Smith, an R&B-piano contemporary of Professor Longhair and the young Fats Domino, was already top of the pops in the late Fifties, singing and writing the fundamental New Orleans-R&B hits “Rockin’ Pneumonia and the Boogie Woogie Flu” and “Don’t You Just Know It.” Smith was a pioneer in getting fleeced too: losing his rights and royalties in shady deals that kept him in courtrooms for decades. Wirt’s account of Smith’s legal nightmares is detailed and unforgiving. But Wirt is even better on Smith’s early life in America’s greatest R&B city, the pianist’s high times in rock & roll’s first decade and the lunatic spirits he fostered in his band the Clowns (piano demon James Booker, the flamboyant vocalist Bobby Marchan). Smith never got the money he deserved, but he’s still a living legend, now 80, while the business that robbed him is in the toilet. Now you know who won.
Phil Lesh and Friends, everywhere, 2014
I caught the ex-Grateful Dead bassist and his mutating troupe of Friends at four stops on their year-long tour of the New York metropolitan area – at the Capitol Theater in Port Chester, at the Brooklyn Academy of Music, in Central Park, then back at the Cap. And I came away from each night with something I didn’t get on the others in lineup, repertoire and ensemble conversation. Highlights included a blues-fusion roll through Aoxomoxoa‘s “St.

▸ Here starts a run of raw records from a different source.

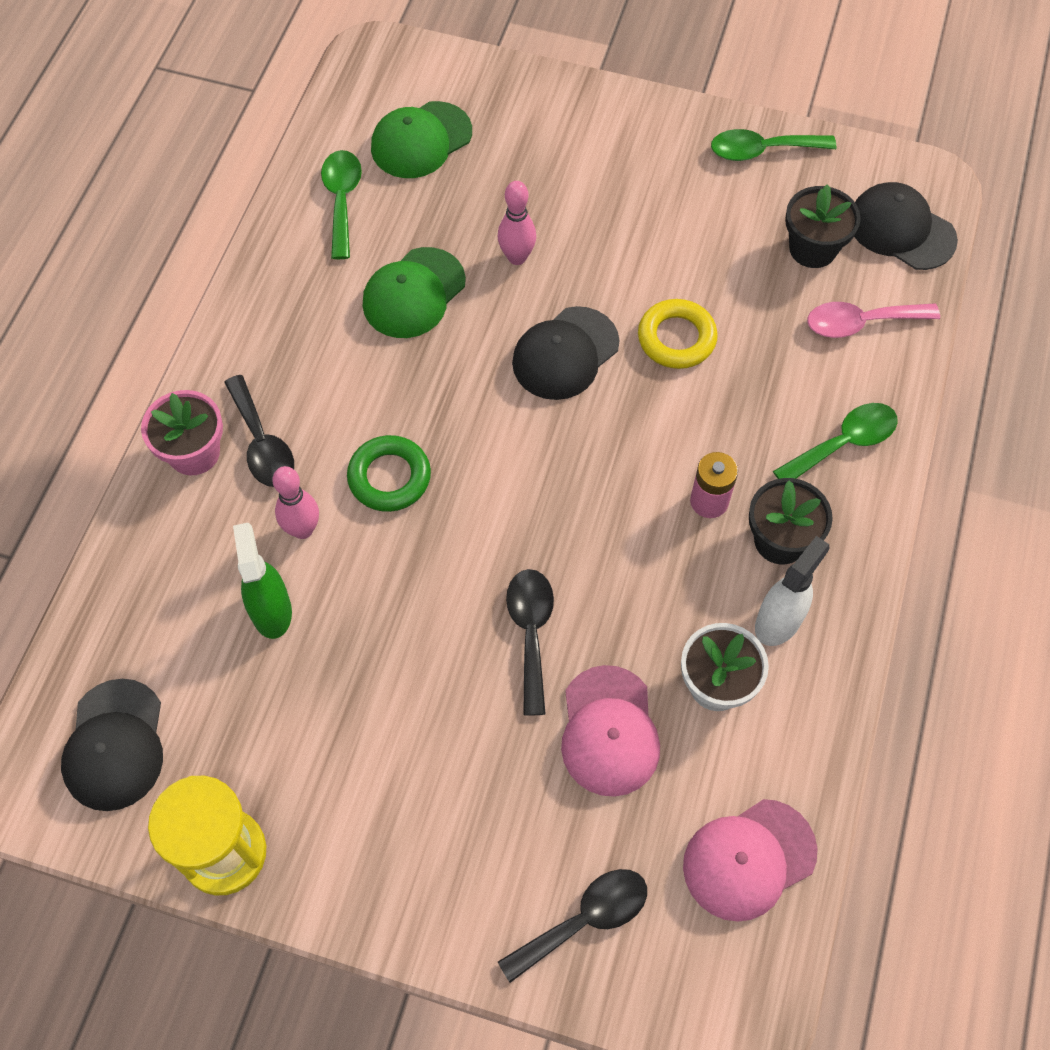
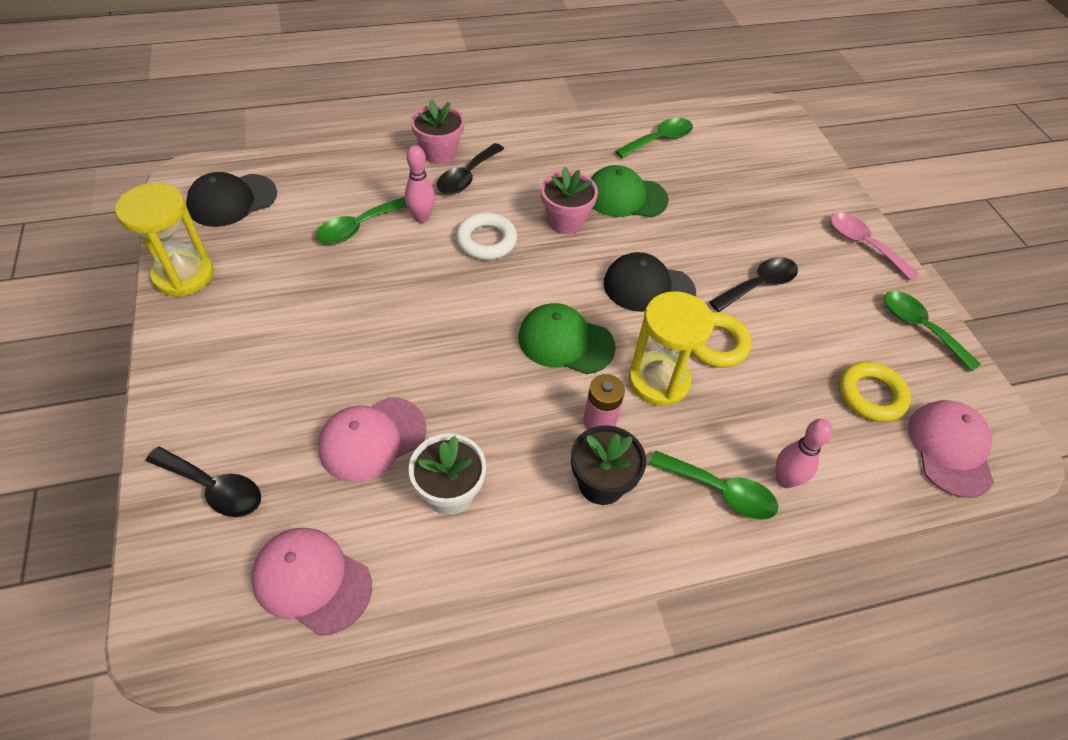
camera: 55 degrees right, 10 degrees down
green spray bottle [233,523,292,639] -> green spoon [316,197,407,244]
green ring [347,435,431,512] -> white ring [456,213,517,260]
green cap [371,101,472,178] -> green cap moved to [518,303,616,374]
pink bowling pin [497,181,536,265] -> pink bowling pin moved to [776,419,833,488]
black spoon [506,569,554,716] -> black spoon moved to [709,257,798,312]
white spray bottle [755,536,830,646] -> none
black flower pot [785,184,861,268] -> yellow ring [839,362,911,422]
pink spoon [807,302,940,338] -> pink spoon moved to [831,213,919,280]
black cap [854,182,958,270] -> pink cap [908,400,994,498]
none -> pink flower pot [541,167,598,234]
none -> yellow hourglass [628,291,714,406]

Stephen” in April at the Capitol with ex-Miles Davis sideman Bill Evans and a late-May shock in Central Park as the tandem-guitar soloing of Warren Haynes and another Miles sideman, John Scofield, resolved into Lou Reed’s “Sweet Jane,” via the long intro jam on Rock and Roll Animal. My last shot, on December 29th back at the Cap, was PhilRAD: Lesh with Joe Russo’s Almost Dead, a repertory side project led by Lesh’s regular drummer. Like the other shows I saw and the several more I heard in tapers-section recordings, it was a superior group of disciples playing songs from an adored history with one of the creators – together forging new links in an unbroken chain.